» **Activity**: Below are the records; repeat them in full, exactly.

» **Data to use**:
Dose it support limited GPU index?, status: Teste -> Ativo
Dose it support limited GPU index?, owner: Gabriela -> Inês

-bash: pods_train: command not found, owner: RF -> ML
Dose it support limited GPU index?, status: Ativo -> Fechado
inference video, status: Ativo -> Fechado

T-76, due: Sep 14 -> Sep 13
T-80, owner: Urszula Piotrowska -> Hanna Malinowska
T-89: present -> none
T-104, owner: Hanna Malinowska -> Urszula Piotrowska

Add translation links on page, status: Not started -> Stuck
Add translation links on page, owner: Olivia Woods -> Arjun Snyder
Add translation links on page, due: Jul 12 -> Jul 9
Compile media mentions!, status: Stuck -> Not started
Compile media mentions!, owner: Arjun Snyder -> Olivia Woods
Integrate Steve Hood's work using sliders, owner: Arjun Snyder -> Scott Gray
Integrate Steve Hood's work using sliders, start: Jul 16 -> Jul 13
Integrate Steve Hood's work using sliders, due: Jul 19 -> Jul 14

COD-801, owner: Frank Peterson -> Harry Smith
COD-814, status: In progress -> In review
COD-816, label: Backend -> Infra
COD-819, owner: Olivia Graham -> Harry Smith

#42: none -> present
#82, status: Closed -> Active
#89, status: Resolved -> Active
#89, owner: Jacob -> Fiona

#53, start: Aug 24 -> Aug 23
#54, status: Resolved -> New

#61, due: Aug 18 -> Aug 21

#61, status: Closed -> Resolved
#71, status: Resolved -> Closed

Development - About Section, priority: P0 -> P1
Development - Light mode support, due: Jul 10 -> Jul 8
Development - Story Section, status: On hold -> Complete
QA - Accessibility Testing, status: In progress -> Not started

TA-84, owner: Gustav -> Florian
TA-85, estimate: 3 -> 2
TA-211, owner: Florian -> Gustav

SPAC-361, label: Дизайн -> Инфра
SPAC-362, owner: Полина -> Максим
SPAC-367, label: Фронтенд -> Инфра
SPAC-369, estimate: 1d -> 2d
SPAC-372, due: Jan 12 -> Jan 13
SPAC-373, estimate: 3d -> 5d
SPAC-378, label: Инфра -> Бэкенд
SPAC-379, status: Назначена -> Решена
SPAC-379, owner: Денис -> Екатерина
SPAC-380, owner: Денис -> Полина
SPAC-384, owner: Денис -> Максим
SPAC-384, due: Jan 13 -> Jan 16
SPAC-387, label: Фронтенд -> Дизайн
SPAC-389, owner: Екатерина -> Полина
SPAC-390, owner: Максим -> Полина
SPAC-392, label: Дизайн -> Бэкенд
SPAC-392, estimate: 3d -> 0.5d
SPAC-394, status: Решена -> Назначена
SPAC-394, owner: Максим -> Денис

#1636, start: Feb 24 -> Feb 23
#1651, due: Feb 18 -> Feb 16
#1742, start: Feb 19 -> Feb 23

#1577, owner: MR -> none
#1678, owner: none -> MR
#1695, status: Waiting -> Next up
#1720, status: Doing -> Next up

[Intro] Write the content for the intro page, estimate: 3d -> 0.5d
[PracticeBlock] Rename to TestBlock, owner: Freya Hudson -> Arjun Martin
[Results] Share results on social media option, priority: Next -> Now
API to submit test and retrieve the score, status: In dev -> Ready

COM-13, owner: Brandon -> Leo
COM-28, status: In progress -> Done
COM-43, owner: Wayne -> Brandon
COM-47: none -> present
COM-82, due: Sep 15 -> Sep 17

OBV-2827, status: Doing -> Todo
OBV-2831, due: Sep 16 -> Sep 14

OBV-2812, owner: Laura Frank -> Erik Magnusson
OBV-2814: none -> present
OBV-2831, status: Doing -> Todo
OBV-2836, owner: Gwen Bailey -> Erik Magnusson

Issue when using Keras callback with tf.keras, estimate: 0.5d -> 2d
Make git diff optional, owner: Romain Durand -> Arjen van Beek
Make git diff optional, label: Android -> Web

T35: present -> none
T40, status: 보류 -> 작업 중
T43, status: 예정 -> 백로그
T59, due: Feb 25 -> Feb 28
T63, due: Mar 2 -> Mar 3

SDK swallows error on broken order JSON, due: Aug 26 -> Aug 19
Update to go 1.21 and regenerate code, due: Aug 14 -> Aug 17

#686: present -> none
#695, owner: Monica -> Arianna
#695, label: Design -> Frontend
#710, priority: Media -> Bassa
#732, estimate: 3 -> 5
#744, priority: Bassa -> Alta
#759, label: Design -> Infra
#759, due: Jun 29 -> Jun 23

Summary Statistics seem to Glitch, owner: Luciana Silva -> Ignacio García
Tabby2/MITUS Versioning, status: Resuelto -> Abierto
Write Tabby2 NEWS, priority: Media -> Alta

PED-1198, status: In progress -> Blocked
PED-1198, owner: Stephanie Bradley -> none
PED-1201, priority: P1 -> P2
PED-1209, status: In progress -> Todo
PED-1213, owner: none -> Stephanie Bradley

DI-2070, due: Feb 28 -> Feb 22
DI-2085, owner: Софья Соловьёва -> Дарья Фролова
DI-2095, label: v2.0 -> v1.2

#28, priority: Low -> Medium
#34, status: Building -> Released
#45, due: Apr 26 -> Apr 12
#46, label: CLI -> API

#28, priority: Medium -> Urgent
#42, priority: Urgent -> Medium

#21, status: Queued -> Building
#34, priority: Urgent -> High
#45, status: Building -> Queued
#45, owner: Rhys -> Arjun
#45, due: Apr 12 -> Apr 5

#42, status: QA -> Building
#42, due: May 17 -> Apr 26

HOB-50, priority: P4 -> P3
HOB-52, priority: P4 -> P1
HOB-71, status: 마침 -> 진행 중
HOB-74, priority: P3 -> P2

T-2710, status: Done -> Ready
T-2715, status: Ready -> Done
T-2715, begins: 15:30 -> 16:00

» **Solution for this task**:
Dose it support limited GPU index?, status: Teste -> Ativo
Dose it support limited GPU index?, owner: Gabriela -> Inês

-bash: pods_train: command not found, owner: RF -> ML
Dose it support limited GPU index?, status: Ativo -> Fechado
inference video, status: Ativo -> Fechado

T-76, due: Sep 14 -> Sep 13
T-80, owner: Urszula Piotrowska -> Hanna Malinowska
T-89: present -> none
T-104, owner: Hanna Malinowska -> Urszula Piotrowska

Add translation links on page, status: Not started -> Stuck
Add translation links on page, owner: Olivia Woods -> Arjun Snyder
Add translation links on page, due: Jul 12 -> Jul 9
Compile media mentions!, status: Stuck -> Not started
Compile media mentions!, owner: Arjun Snyder -> Olivia Woods
Integrate Steve Hood's work using sliders, owner: Arjun Snyder -> Scott Gray
Integrate Steve Hood's work using sliders, start: Jul 16 -> Jul 13
Integrate Steve Hood's work using sliders, due: Jul 19 -> Jul 14

COD-801, owner: Frank Peterson -> Harry Smith
COD-814, status: In progress -> In review
COD-816, label: Backend -> Infra
COD-819, owner: Olivia Graham -> Harry Smith

#42: none -> present
#82, status: Closed -> Active
#89, status: Resolved -> Active
#89, owner: Jacob -> Fiona

#53, start: Aug 24 -> Aug 23
#54, status: Resolved -> New

#61, due: Aug 18 -> Aug 21

#61, status: Closed -> Resolved
#71, status: Resolved -> Closed

Development - About Section, priority: P0 -> P1
Development - Light mode support, due: Jul 10 -> Jul 8
Development - Story Section, status: On hold -> Complete
QA - Accessibility Testing, status: In progress -> Not started

TA-84, owner: Gustav -> Florian
TA-85, estimate: 3 -> 2
TA-211, owner: Florian -> Gustav

SPAC-361, label: Дизайн -> Инфра
SPAC-362, owner: Полина -> Максим
SPAC-367, label: Фронтенд -> Инфра
SPAC-369, estimate: 1d -> 2d
SPAC-372, due: Jan 12 -> Jan 13
SPAC-373, estimate: 3d -> 5d
SPAC-378, label: Инфра -> Бэкенд
SPAC-379, status: Назначена -> Решена
SPAC-379, owner: Денис -> Екатерина
SPAC-380, owner: Денис -> Полина
SPAC-384, owner: Денис -> Максим
SPAC-384, due: Jan 13 -> Jan 16
SPAC-387, label: Фронтенд -> Дизайн
SPAC-389, owner: Екатерина -> Полина
SPAC-390, owner: Максим -> Полина
SPAC-392, label: Дизайн -> Бэкенд
SPAC-392, estimate: 3d -> 0.5d
SPAC-394, status: Решена -> Назначена
SPAC-394, owner: Максим -> Денис

#1636, start: Feb 24 -> Feb 23
#1651, due: Feb 18 -> Feb 16
#1742, start: Feb 19 -> Feb 23

#1577, owner: MR -> none
#1678, owner: none -> MR
#1695, status: Waiting -> Next up
#1720, status: Doing -> Next up

[Intro] Write the content for the intro page, estimate: 3d -> 0.5d
[PracticeBlock] Rename to TestBlock, owner: Freya Hudson -> Arjun Martin
[Results] Share results on social media option, priority: Next -> Now
API to submit test and retrieve the score, status: In dev -> Ready

COM-13, owner: Brandon -> Leo
COM-28, status: In progress -> Done
COM-43, owner: Wayne -> Brandon
COM-47: none -> present
COM-82, due: Sep 15 -> Sep 17

OBV-2827, status: Doing -> Todo
OBV-2831, due: Sep 16 -> Sep 14

OBV-2812, owner: Laura Frank -> Erik Magnusson
OBV-2814: none -> present
OBV-2831, status: Doing -> Todo
OBV-2836, owner: Gwen Bailey -> Erik Magnusson

Issue when using Keras callback with tf.keras, estimate: 0.5d -> 2d
Make git diff optional, owner: Romain Durand -> Arjen van Beek
Make git diff optional, label: Android -> Web

T35: present -> none
T40, status: 보류 -> 작업 중
T43, status: 예정 -> 백로그
T59, due: Feb 25 -> Feb 28
T63, due: Mar 2 -> Mar 3

SDK swallows error on broken order JSON, due: Aug 26 -> Aug 19
Update to go 1.21 and regenerate code, due: Aug 14 -> Aug 17

#686: present -> none
#695, owner: Monica -> Arianna
#695, label: Design -> Frontend
#710, priority: Media -> Bassa
#732, estimate: 3 -> 5
#744, priority: Bassa -> Alta
#759, label: Design -> Infra
#759, due: Jun 29 -> Jun 23

Summary Statistics seem to Glitch, owner: Luciana Silva -> Ignacio García
Tabby2/MITUS Versioning, status: Resuelto -> Abierto
Write Tabby2 NEWS, priority: Media -> Alta

PED-1198, status: In progress -> Blocked
PED-1198, owner: Stephanie Bradley -> none
PED-1201, priority: P1 -> P2
PED-1209, status: In progress -> Todo
PED-1213, owner: none -> Stephanie Bradley

DI-2070, due: Feb 28 -> Feb 22
DI-2085, owner: Софья Соловьёва -> Дарья Фролова
DI-2095, label: v2.0 -> v1.2

#28, priority: Low -> Medium
#34, status: Building -> Released
#45, due: Apr 26 -> Apr 12
#46, label: CLI -> API

#28, priority: Medium -> Urgent
#42, priority: Urgent -> Medium

#21, status: Queued -> Building
#34, priority: Urgent -> High
#45, status: Building -> Queued
#45, owner: Rhys -> Arjun
#45, due: Apr 12 -> Apr 5

#42, status: QA -> Building
#42, due: May 17 -> Apr 26

HOB-50, priority: P4 -> P3
HOB-52, priority: P4 -> P1
HOB-71, status: 마침 -> 진행 중
HOB-74, priority: P3 -> P2

T-2710, status: Done -> Ready
T-2715, status: Ready -> Done
T-2715, begins: 15:30 -> 16:00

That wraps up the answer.